I’m being dramatic, I don’t really live in the middle of nowhere, but considering I spent the last fifteen years next to a London underground central line station and now I have a castle down the road – it can definitely be considered a transformation. 

Now there are most certainly lessons to be learnt when a self proclaimed ‘city girl’ moves out to the country, the first relating to transportation. In the country, there are two cab services, and they rarely have cabs available – I wouldn’t be surprised if each cab company consisted of one driver. A bus is like the Loch Ness monster, you’ve heard about it, you may even have seen it, but when you go looking for it then it decides not to show its face. Trains come about every hour, if you miss one you won’t just be a few minutes late; you’ll miss the whole appointment. Thus the main lesson to be learnt is every time you leave the house, consider your travel options. 

The second lesson to be learnt is that after work drinks will require a marathon to get home, making it no longer fun and resulting in you only being sociable on weekends. It’s ok though, just plan your weekends in advance to make sure nobody is neglected and embrace feeling like an old lady when you run straight home after work – it does result in more productive evenings and a constant state of being well-rested. 

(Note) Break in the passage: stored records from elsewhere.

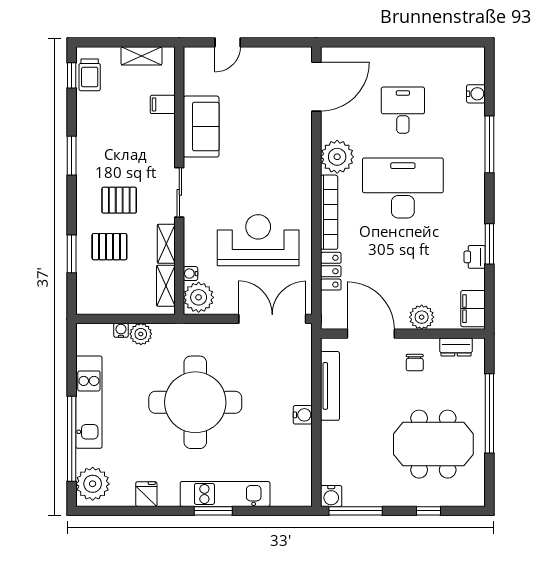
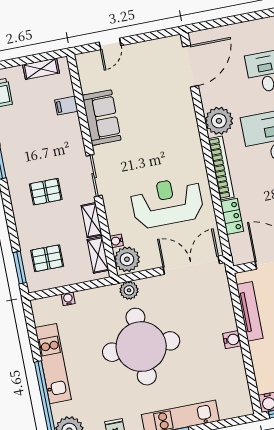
pallet: (109, 247) -> (47, 258), moved
window: (72, 254) -> (20, 268), moved
plant: (141, 334) -> (129, 290), moved

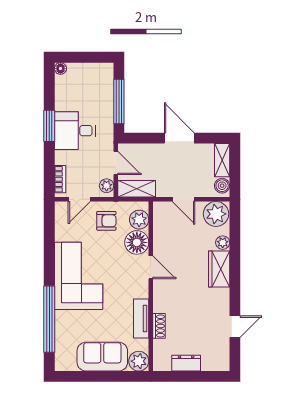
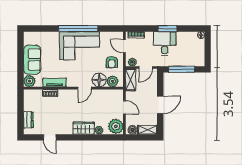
door: (183, 199) -> (124, 107), swing flipped
window: (49, 319) -> (78, 29), moved
dresser: (186, 363) -> (28, 120), moved

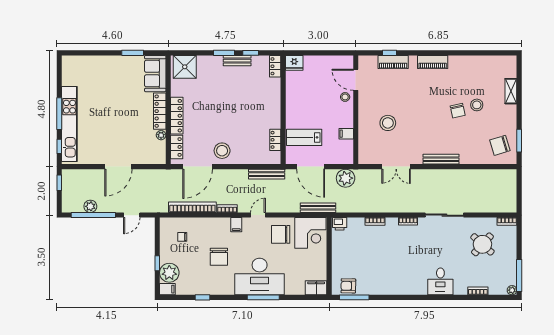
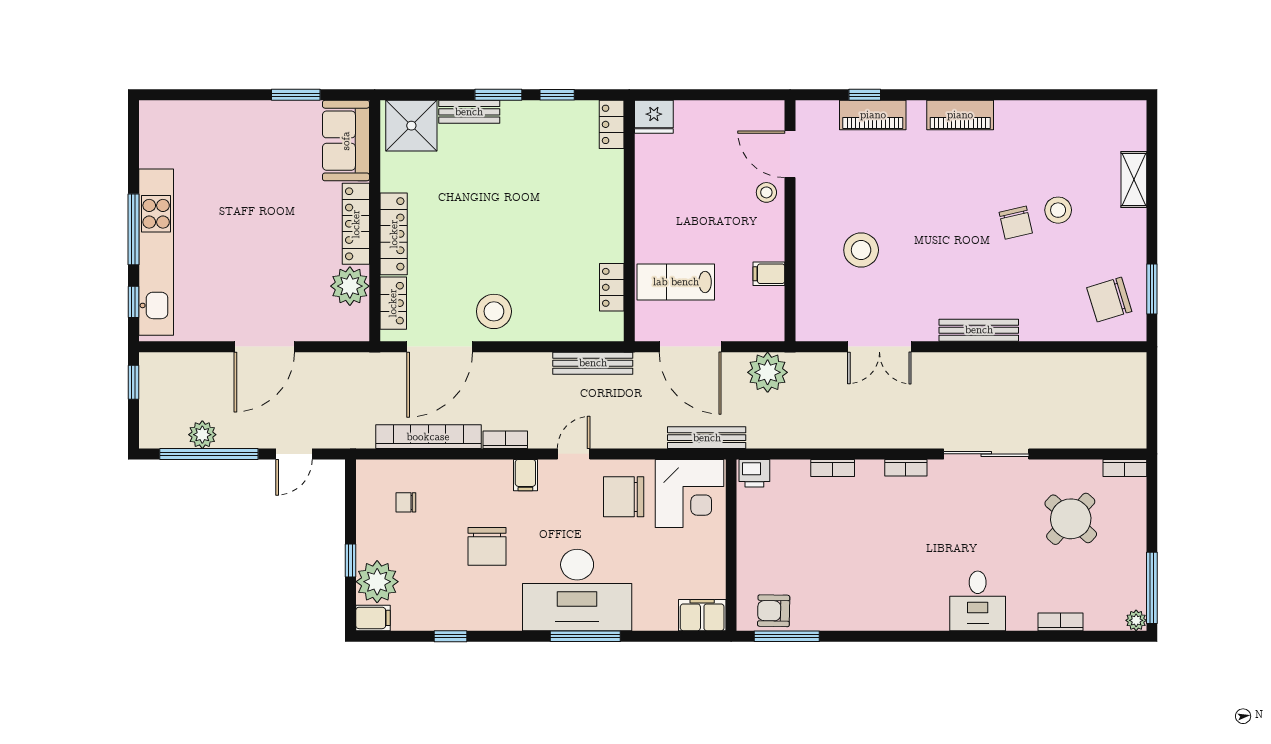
bench: (237, 61) -> (469, 112), moved
plant: (161, 135) -> (350, 286), width x1.88, depth x1.88

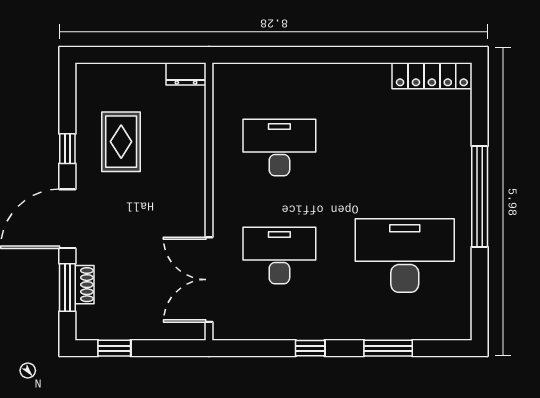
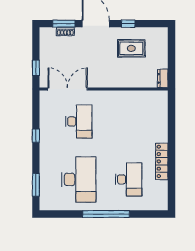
locker: (432, 76) -> (162, 161), moved
desk: (279, 148) -> (129, 179), moved
window: (114, 348) -> (36, 68), moved
window: (388, 348) -> (36, 185), moved

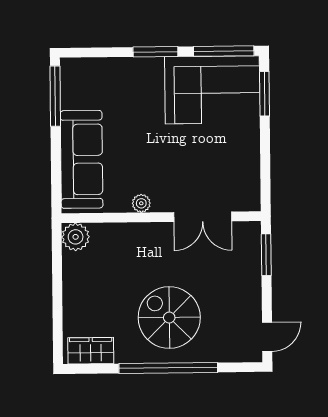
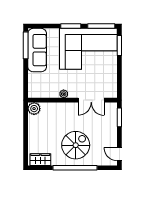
corner sofa: (212, 90) -> (88, 49), width x1.36, depth x1.36
sofa: (82, 159) -> (37, 50), moved
spiral stairs: (169, 318) -> (76, 145), turned 90
door: (267, 337) -> (119, 154), swing flipped

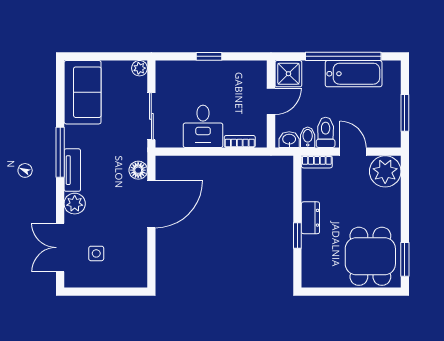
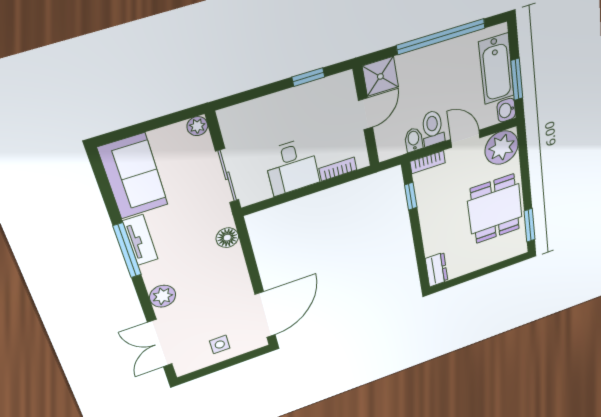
window: (209, 56) -> (308, 77), moved
bathtub: (354, 74) -> (496, 69), moved, turned 90
washbasin: (289, 140) -> (506, 110), moved, turned -90
tv unit: (72, 170) -> (140, 240), moved
door: (151, 204) -> (265, 315), moved
dresser: (310, 218) -> (437, 270), moved
window: (297, 236) -> (411, 196), moved
side table: (96, 253) -> (220, 345), moved
dining table: (370, 256) -> (495, 209), moved

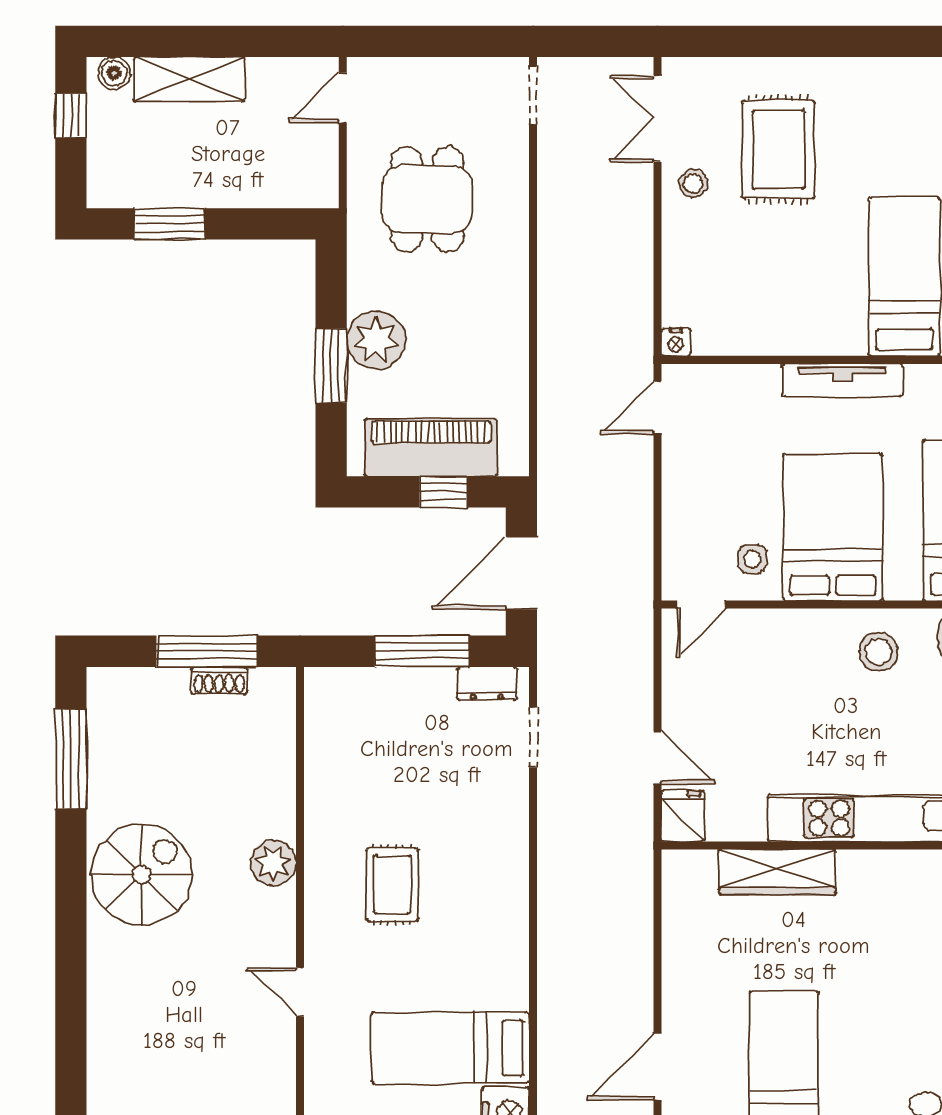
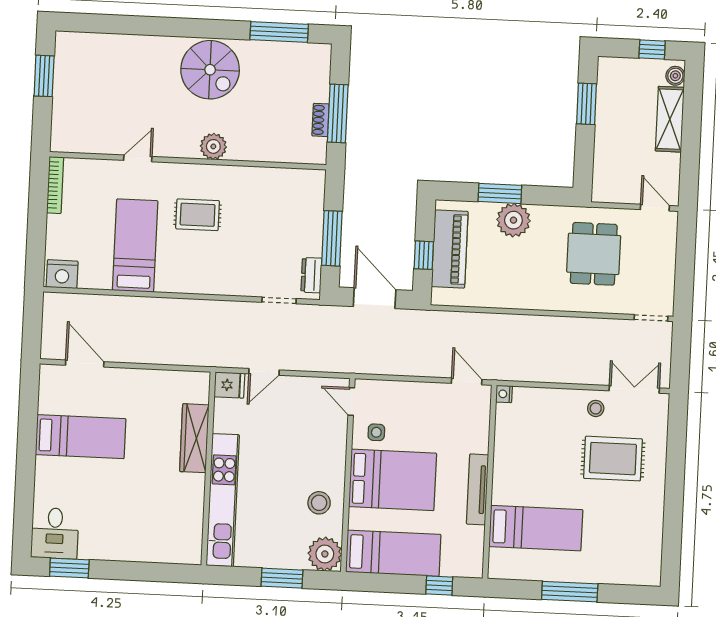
dining table: (427, 199) -> (594, 254), turned 90
bed: (450, 1048) -> (135, 245), moved

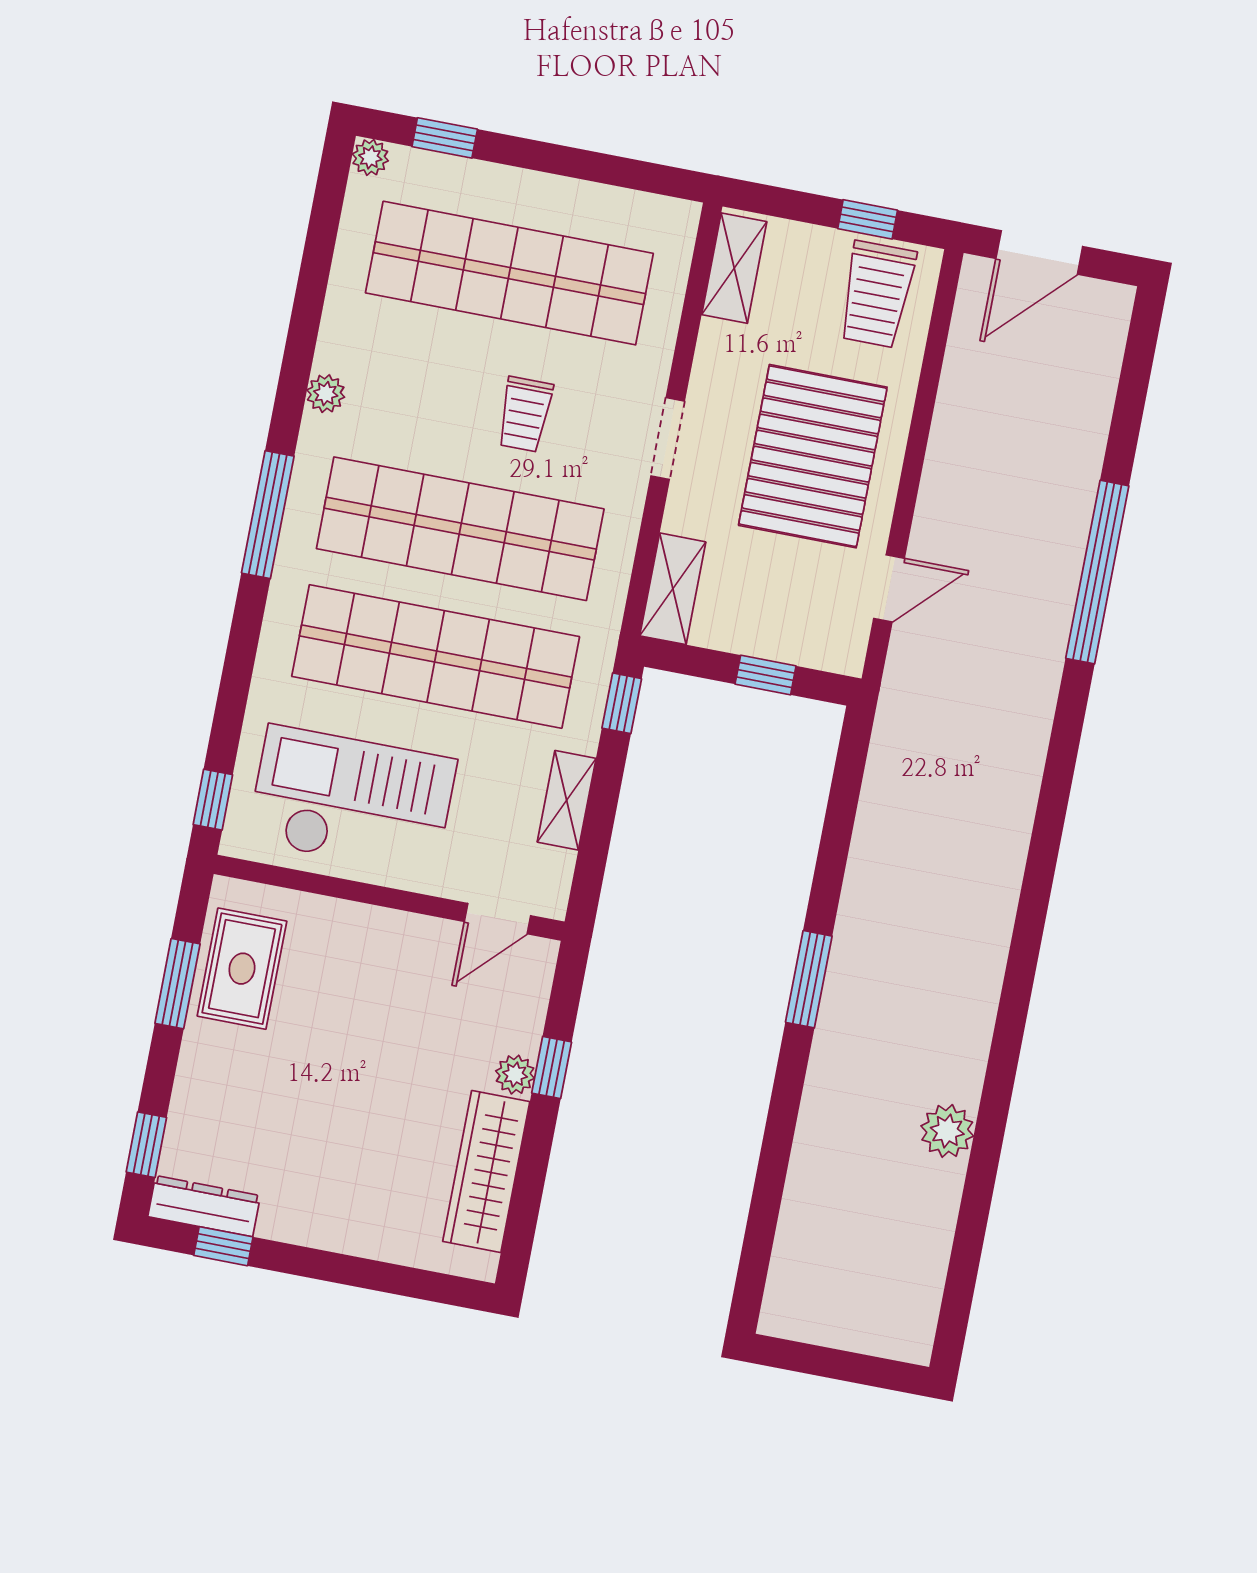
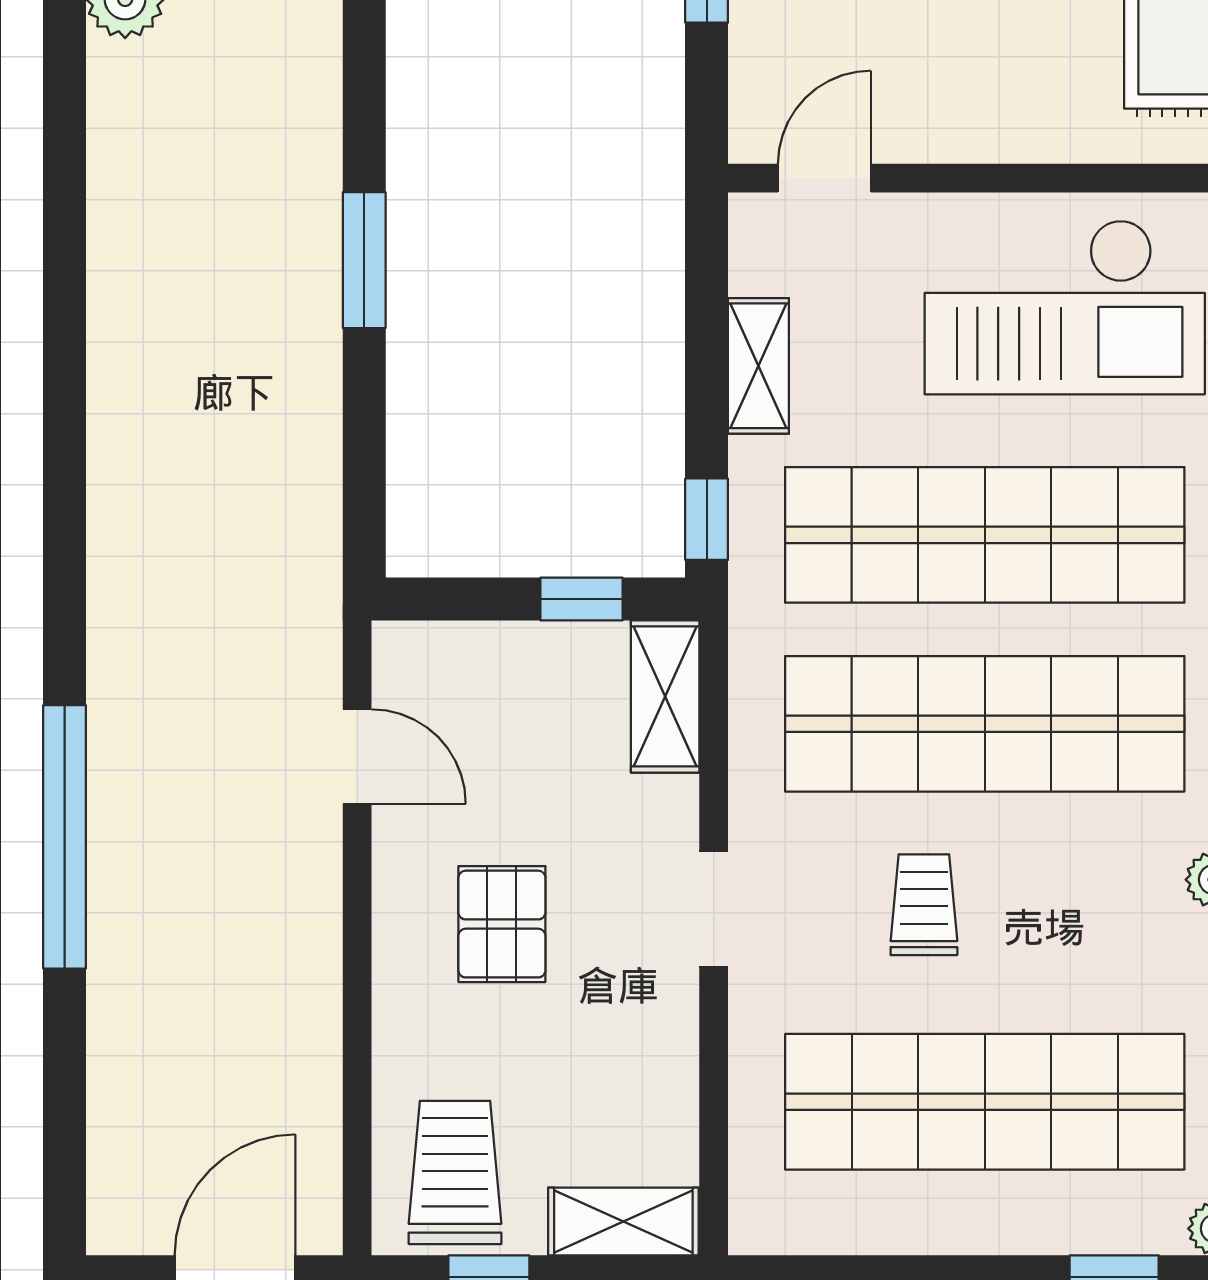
shelving: (734, 268) -> (623, 1221), moved, turned 90
pallet: (813, 456) -> (502, 924), width x0.49, depth x0.50
door: (889, 588) -> (357, 756), swing flipped
window: (766, 675) -> (581, 599), moved
window: (809, 979) -> (364, 260), moved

After a while, being in ‘the middle of nowhere’ becomes second nature and all the glorious reasons for being outside the city become apparent. Sunset is visible, not clogged with congestion fumes, but gleaming orange, yellow and red. The seaside is 10 minutes down the road, with doughnuts, ice cream and a pier full of arcade games. There are ruins of a castle around the corner, on top of a hill overlooking the town, not to mention a horse sanctuary (but we’ll talk about that later). 

I will forever be in love with London, but I’m beginning to fall for weekends by the beach, countless beautiful cycling routes on my doorstep and fresh air. Oh how I love to breath fresh clean air, the type that makes your head feel all light and fluffy. I think if anything has transformed my way of thinking and convinced me that life outside the city exists, it’s definitely the fresh air.